Print the listing as it stands, omitting all images.

* _DATA SECTION_:
◇ ◇ ◇ ◇ ◇ ◇ ◇
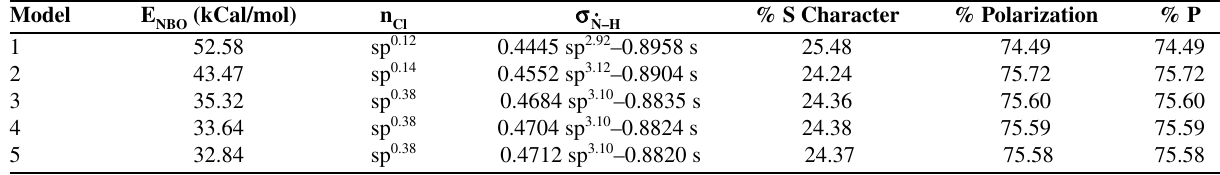
Table 5. NBO analysis of NH(1)–Cl interaction for alanine hydrochloride clusters calculated with M06-2X/6-311++G(d,p) method. Model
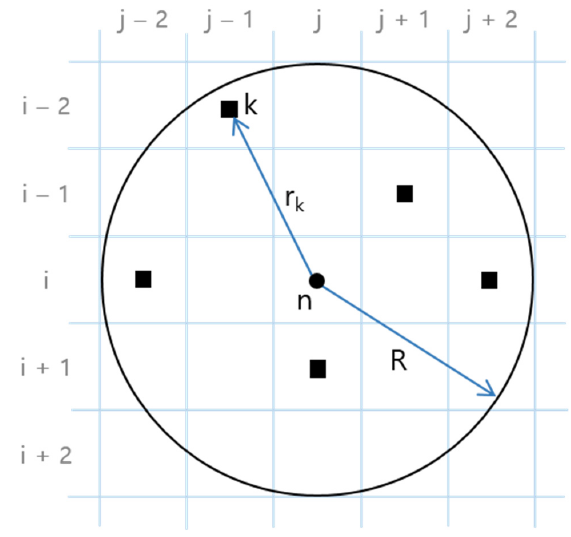
Figure 6. Structure of data assimilation .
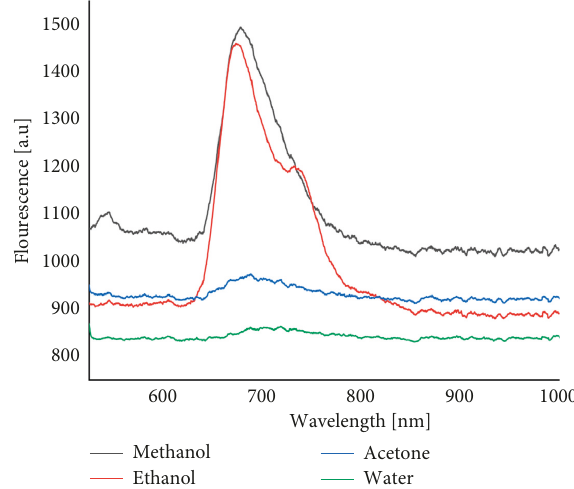
Figure 4: Fluorescence spectra for photosensitizer for each solvent, methanol, ethanol, acetone, and water, with the presence of ab- sorption and scattering components.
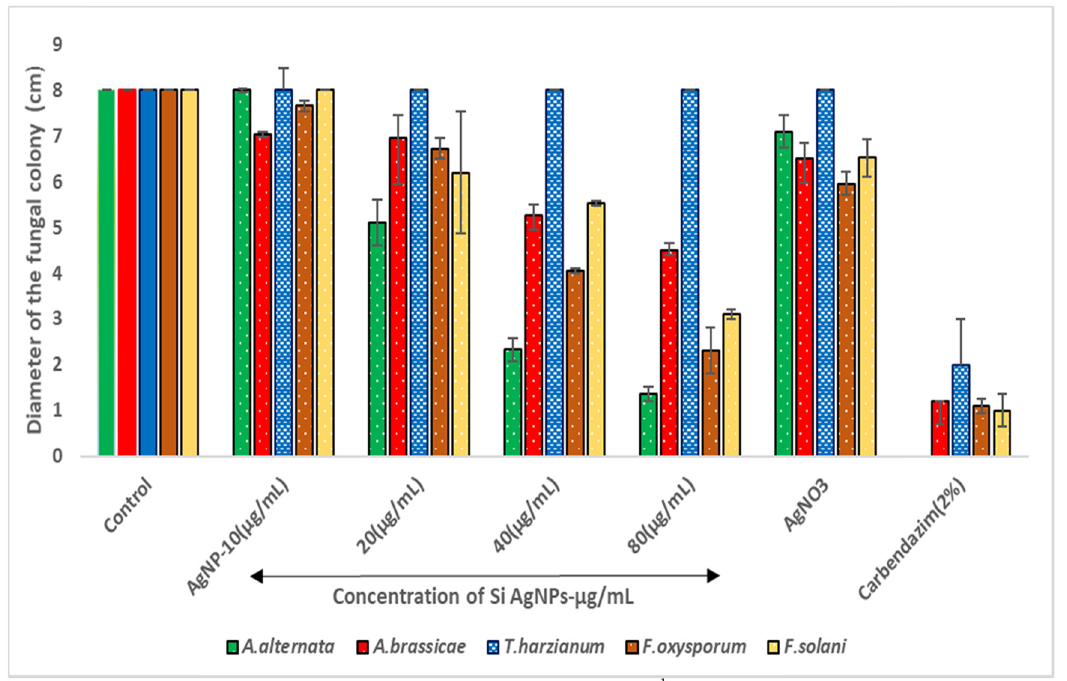
Figure 8: The e ff ect of various concentrations ( 10 – 80 µg · mL − 1 ) of Si - AgNPs on the mycelial growth of phytopathogenic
◇ ◇ ◇ ◇ ◇ ◇ ◇
* _OUTPUT_:
Table 5. NBO analysis of NH(1)–Cl interaction for alanine hydrochloride clusters calculated with M06-2X/6-311++G(d,p) method. Model
Figure 6. Structure of data assimilation .
Figure 4: Fluorescence spectra for photosensitizer for each solvent, methanol, ethanol, acetone, and water, with the presence of ab- sorption and scattering components.
Figure 8: The e ff ect of various concentrations ( 10 – 80 µg · mL − 1 ) of Si - AgNPs on the mycelial growth of phytopathogenic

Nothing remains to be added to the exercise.